Saying there is not enough time to go on waging a court battle over adding a question about citizenship to the 2020 census, the Trump Administration decided on Thursday to turn to already existing government records to get the data, insisting that would give an even more accurate count.
After the Supreme Court ordered the Administration to reconsider the issue, President Trump had repeatedly insisted that he would go forward anyway. But the President and Attorney General William Barr jointly announced that the question would not be asked. Before a crowd assembled in the White House Rose Garden, Barr argued that there was never any idea of defying the Supreme Court’s ruling.
A Justice Department spokeswoman said that its attorneys “will promptly inform the courts” of the new decision, which will be spelled out formally in a presidential Executive Order. The issue is still on the docket of three federal trial courts, and it is not immediately clear whether those cases will now be shut down altogether. If there is no continuing controversy, the federal courts would have no jurisdiction to decide those cases.
However, attorneys representing the state and local governments and civil rights groups that joined together to challenge the plan to ask about citizenship had stressed in court filings this week that they wanted binding assurance that the Administration could not change its mind again -- as President Trump had done right after the Supreme Court decision had come out. Others in the government were ready to give up the plan, but they were overruled temporarily by the President.

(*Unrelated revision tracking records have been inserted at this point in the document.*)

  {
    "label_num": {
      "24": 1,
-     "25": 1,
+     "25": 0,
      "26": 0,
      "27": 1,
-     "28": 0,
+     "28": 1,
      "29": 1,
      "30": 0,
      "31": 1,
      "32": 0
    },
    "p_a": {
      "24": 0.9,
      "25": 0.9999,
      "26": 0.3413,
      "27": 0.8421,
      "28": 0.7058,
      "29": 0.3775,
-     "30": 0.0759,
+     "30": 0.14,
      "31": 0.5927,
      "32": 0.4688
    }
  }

Another potentially lingering dispute involves the challengers’ demand that some officials in government be punished for the way they had handled the census controversy over the past year or more, particularly by alleging making misleading or false statements about the plan. That might remain an open issue even if the lower courts are persuaded that the controversy has now been settled against adding the citizenship inquiry.

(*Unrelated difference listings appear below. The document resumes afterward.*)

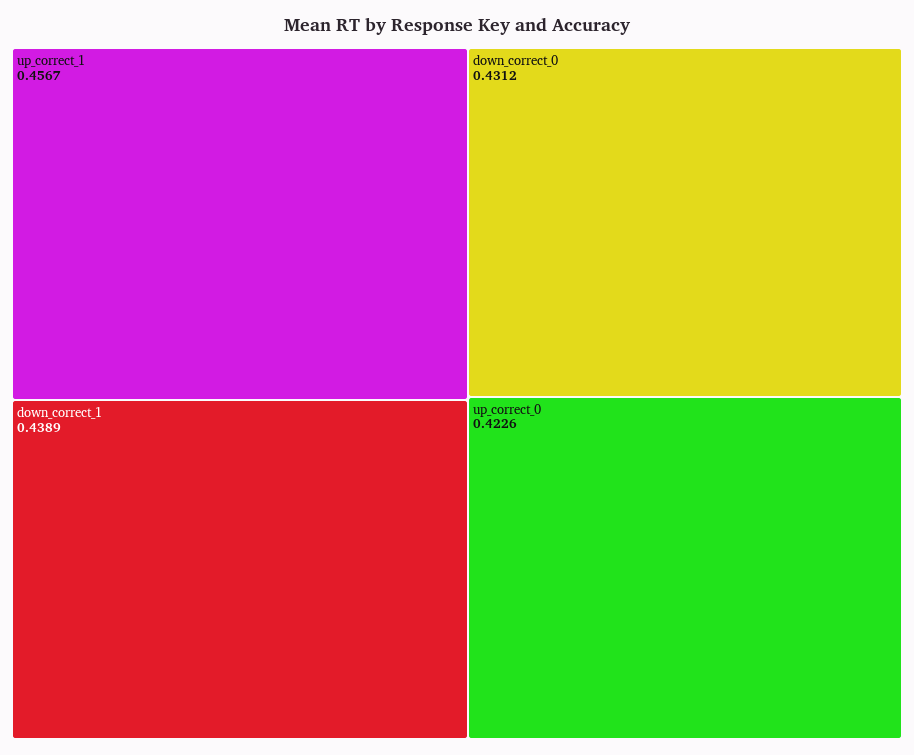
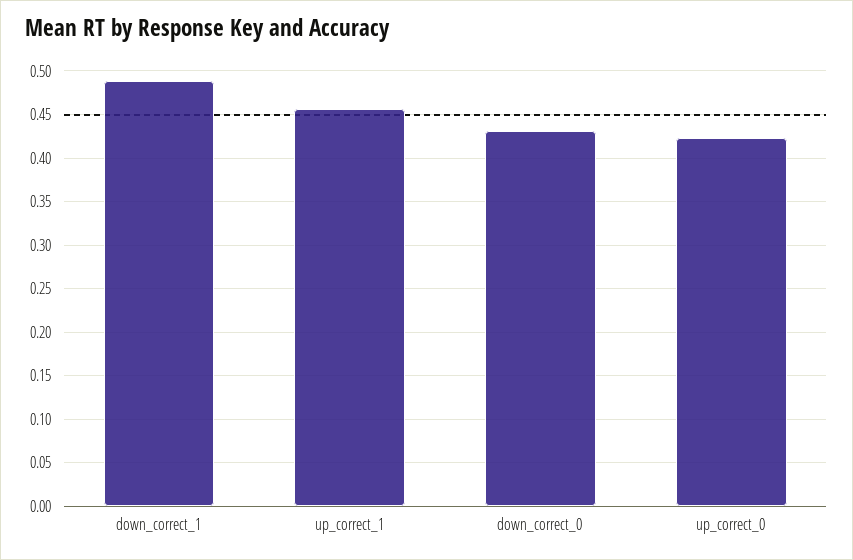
  {
    "up_correct_1": 0.4567,
-   "down_correct_1": 0.4389,
+   "down_correct_1": 0.49,
    "down_correct_0": 0.4312,
    "up_correct_0": 0.4226
  }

The President indicated that his Executive Order, when issued, would call on every agency of the federal government to cooperate in probing their records for information about who among those living in the country is a citizen, who is not a citizen, and who is an undocumented immigrant without legal permission to be in the country.
All of that information, the President said, is to be funneled to the Commerce Department – which manages the census. Although both the President and the attorney general said this would make the 2020 census count of U.S. population more complete and accurate, the data apparently would serve as a supplement to the count that emerges from the census itself. If the citizenship question is not on the basis census forms, that would not be a source for data about citizens and non-citizens.

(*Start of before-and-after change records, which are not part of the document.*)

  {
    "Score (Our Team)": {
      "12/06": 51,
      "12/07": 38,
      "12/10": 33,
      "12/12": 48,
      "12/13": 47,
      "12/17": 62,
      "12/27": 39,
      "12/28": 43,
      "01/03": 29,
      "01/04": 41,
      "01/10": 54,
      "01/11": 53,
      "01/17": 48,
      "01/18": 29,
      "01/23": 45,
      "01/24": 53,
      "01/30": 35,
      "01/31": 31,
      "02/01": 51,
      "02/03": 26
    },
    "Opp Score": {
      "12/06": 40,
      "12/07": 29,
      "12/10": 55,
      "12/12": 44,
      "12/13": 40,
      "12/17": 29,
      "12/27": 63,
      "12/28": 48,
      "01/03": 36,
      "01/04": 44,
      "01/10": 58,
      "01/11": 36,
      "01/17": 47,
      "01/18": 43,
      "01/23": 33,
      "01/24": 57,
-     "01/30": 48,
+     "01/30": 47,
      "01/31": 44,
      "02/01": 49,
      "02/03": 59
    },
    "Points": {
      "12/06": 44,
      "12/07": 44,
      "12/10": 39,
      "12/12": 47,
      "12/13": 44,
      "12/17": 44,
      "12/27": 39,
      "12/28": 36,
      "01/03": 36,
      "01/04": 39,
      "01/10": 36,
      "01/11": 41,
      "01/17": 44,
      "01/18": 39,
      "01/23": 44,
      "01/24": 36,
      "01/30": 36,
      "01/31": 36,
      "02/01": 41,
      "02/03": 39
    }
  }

Both the President and the attorney general indicated that one of the reasons they want data about who is a citizen and who is not is to provide it to the state legislatures for use when, in 2021, they undertake to allocate among the states the 435 seats in the U.S. House of Representatives to account for shifts in population since the prior census taken in 2010.
And both of them at least hinted that they expected at least some legislatures to begun dividing up seats in the House and drawing new election districts not on the basis of the total population of each state, but on the total of voters in each state.
Basing new election district maps on voters rather than total population would very likely be to the advantage of Republican candidates. Now, every state bases seat allocation in the House on its total population – that is, everyone, voter or not. Similarly, election districts for state legislatures are now based on total population.
Those who do not have a right to vote – that is, all non-citizens – tend to be concentrated in larger states and larger cities, where Democrats are politically stronger. Thus, switching to voter-based allocation would thus tend to favor the GOP.
Attorney General Barr did comment that his department would be making a study of the idea of leaving out "illegal aliens" -- immigrants living in the U.S. without legal permission -- of the population figures used for dividing up seats in the House and drawing new election districts for state legislatures and local governing bodies. If that is done, it presumably would also put the most value on voter-based figures.
Lyle Denniston has been writing about the Supreme Court since 1958. His work has appeared here since mid-2011.